The whole listing, from first line to last: copy it exactly.

---------- Entries provided ----------

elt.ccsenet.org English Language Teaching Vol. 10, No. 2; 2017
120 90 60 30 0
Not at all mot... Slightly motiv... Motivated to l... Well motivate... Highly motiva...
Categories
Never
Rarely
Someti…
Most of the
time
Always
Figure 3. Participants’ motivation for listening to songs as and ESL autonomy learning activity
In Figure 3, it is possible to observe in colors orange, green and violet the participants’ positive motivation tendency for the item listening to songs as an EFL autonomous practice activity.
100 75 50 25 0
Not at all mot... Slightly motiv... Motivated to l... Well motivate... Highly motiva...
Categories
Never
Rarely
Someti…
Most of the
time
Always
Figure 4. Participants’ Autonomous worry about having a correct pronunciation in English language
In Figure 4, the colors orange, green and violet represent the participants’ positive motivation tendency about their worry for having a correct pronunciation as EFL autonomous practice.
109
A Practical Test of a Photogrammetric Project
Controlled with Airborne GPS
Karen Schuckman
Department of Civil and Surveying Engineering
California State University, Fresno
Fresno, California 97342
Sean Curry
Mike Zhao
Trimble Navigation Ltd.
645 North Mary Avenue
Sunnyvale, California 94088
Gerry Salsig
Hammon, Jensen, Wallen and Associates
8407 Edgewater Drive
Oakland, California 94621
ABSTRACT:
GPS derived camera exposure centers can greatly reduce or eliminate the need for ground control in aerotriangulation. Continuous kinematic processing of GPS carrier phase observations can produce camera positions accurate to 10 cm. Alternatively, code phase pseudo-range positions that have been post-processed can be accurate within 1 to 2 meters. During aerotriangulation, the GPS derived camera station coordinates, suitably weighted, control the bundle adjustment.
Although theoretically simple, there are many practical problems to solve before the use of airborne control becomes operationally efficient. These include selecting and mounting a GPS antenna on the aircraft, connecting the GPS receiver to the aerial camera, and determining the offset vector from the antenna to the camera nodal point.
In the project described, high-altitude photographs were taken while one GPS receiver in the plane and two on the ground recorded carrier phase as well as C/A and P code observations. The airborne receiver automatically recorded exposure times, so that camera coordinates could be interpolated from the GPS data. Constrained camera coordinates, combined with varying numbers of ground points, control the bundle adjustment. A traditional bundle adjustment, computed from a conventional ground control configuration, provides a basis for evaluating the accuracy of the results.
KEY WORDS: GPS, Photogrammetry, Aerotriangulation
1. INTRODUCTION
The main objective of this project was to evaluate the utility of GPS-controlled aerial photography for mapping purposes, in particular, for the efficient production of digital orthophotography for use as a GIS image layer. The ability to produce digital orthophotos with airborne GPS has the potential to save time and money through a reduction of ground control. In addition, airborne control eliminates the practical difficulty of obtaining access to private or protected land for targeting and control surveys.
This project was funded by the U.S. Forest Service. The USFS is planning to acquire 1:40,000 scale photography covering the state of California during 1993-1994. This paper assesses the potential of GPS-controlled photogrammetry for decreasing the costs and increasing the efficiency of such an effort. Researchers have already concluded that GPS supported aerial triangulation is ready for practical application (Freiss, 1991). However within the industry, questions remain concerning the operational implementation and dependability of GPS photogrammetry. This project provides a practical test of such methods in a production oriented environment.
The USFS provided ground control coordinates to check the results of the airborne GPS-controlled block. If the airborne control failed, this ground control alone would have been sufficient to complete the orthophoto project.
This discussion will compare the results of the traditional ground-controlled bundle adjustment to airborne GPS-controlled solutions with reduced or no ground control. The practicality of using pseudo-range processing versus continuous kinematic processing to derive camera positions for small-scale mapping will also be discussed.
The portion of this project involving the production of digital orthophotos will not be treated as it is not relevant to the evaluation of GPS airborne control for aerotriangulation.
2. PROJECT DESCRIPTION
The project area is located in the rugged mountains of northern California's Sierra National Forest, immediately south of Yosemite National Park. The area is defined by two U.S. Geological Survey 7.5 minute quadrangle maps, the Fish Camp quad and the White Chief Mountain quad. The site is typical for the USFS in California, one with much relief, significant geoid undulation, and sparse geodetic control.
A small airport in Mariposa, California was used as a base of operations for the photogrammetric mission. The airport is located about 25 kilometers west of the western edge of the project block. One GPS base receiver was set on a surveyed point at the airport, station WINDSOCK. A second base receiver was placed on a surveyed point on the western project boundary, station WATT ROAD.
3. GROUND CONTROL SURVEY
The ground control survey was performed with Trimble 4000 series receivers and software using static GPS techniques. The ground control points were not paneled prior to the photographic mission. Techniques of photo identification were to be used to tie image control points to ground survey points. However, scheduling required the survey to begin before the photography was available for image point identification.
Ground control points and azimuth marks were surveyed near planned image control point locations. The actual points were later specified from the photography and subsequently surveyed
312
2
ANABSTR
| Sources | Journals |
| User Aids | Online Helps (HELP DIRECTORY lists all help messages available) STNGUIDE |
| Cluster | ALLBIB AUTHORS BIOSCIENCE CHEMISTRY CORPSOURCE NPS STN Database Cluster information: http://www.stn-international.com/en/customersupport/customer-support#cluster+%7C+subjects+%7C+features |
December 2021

----------

_Solution to this exercise_
elt.ccsenet.org English Language Teaching Vol. 10, No. 2; 2017
120 90 60 30 0
Not at all mot... Slightly motiv... Motivated to l... Well motivate... Highly motiva...
Categories
Never
Rarely
Someti…
Most of the
time
Always
Figure 3. Participants’ motivation for listening to songs as and ESL autonomy learning activity
In Figure 3, it is possible to observe in colors orange, green and violet the participants’ positive motivation tendency for the item listening to songs as an EFL autonomous practice activity.
100 75 50 25 0
Not at all mot... Slightly motiv... Motivated to l... Well motivate... Highly motiva...
Categories
Never
Rarely
Someti…
Most of the
time
Always
Figure 4. Participants’ Autonomous worry about having a correct pronunciation in English language
In Figure 4, the colors orange, green and violet represent the participants’ positive motivation tendency about their worry for having a correct pronunciation as EFL autonomous practice.
109
A Practical Test of a Photogrammetric Project
Controlled with Airborne GPS
Karen Schuckman
Department of Civil and Surveying Engineering
California State University, Fresno
Fresno, California 97342
Sean Curry
Mike Zhao
Trimble Navigation Ltd.
645 North Mary Avenue
Sunnyvale, California 94088
Gerry Salsig
Hammon, Jensen, Wallen and Associates
8407 Edgewater Drive
Oakland, California 94621
ABSTRACT:
GPS derived camera exposure centers can greatly reduce or eliminate the need for ground control in aerotriangulation. Continuous kinematic processing of GPS carrier phase observations can produce camera positions accurate to 10 cm. Alternatively, code phase pseudo-range positions that have been post-processed can be accurate within 1 to 2 meters. During aerotriangulation, the GPS derived camera station coordinates, suitably weighted, control the bundle adjustment.
Although theoretically simple, there are many practical problems to solve before the use of airborne control becomes operationally efficient. These include selecting and mounting a GPS antenna on the aircraft, connecting the GPS receiver to the aerial camera, and determining the offset vector from the antenna to the camera nodal point.
In the project described, high-altitude photographs were taken while one GPS receiver in the plane and two on the ground recorded carrier phase as well as C/A and P code observations. The airborne receiver automatically recorded exposure times, so that camera coordinates could be interpolated from the GPS data. Constrained camera coordinates, combined with varying numbers of ground points, control the bundle adjustment. A traditional bundle adjustment, computed from a conventional ground control configuration, provides a basis for evaluating the accuracy of the results.
KEY WORDS: GPS, Photogrammetry, Aerotriangulation
1. INTRODUCTION
The main objective of this project was to evaluate the utility of GPS-controlled aerial photography for mapping purposes, in particular, for the efficient production of digital orthophotography for use as a GIS image layer. The ability to produce digital orthophotos with airborne GPS has the potential to save time and money through a reduction of ground control. In addition, airborne control eliminates the practical difficulty of obtaining access to private or protected land for targeting and control surveys.
This project was funded by the U.S. Forest Service. The USFS is planning to acquire 1:40,000 scale photography covering the state of California during 1993-1994. This paper assesses the potential of GPS-controlled photogrammetry for decreasing the costs and increasing the efficiency of such an effort. Researchers have already concluded that GPS supported aerial triangulation is ready for practical application (Freiss, 1991). However within the industry, questions remain concerning the operational implementation and dependability of GPS photogrammetry. This project provides a practical test of such methods in a production oriented environment.
The USFS provided ground control coordinates to check the results of the airborne GPS-controlled block. If the airborne control failed, this ground control alone would have been sufficient to complete the orthophoto project.
This discussion will compare the results of the traditional ground-controlled bundle adjustment to airborne GPS-controlled solutions with reduced or no ground control. The practicality of using pseudo-range processing versus continuous kinematic processing to derive camera positions for small-scale mapping will also be discussed.
The portion of this project involving the production of digital orthophotos will not be treated as it is not relevant to the evaluation of GPS airborne control for aerotriangulation.
2. PROJECT DESCRIPTION
The project area is located in the rugged mountains of northern California's Sierra National Forest, immediately south of Yosemite National Park. The area is defined by two U.S. Geological Survey 7.5 minute quadrangle maps, the Fish Camp quad and the White Chief Mountain quad. The site is typical for the USFS in California, one with much relief, significant geoid undulation, and sparse geodetic control.
A small airport in Mariposa, California was used as a base of operations for the photogrammetric mission. The airport is located about 25 kilometers west of the western edge of the project block. One GPS base receiver was set on a surveyed point at the airport, station WINDSOCK. A second base receiver was placed on a surveyed point on the western project boundary, station WATT ROAD.
3. GROUND CONTROL SURVEY
The ground control survey was performed with Trimble 4000 series receivers and software using static GPS techniques. The ground control points were not paneled prior to the photographic mission. Techniques of photo identification were to be used to tie image control points to ground survey points. However, scheduling required the survey to begin before the photography was available for image point identification.
Ground control points and azimuth marks were surveyed near planned image control point locations. The actual points were later specified from the photography and subsequently surveyed
312
2
ANABSTR
| Sources | Journals |
| User Aids | Online Helps (HELP DIRECTORY lists all help messages available) STNGUIDE |
| Cluster | ALLBIB AUTHORS BIOSCIENCE CHEMISTRY CORPSOURCE NPS STN Database Cluster information: http://www.stn-international.com/en/customersupport/customer-support#cluster+%7C+subjects+%7C+features |
December 2021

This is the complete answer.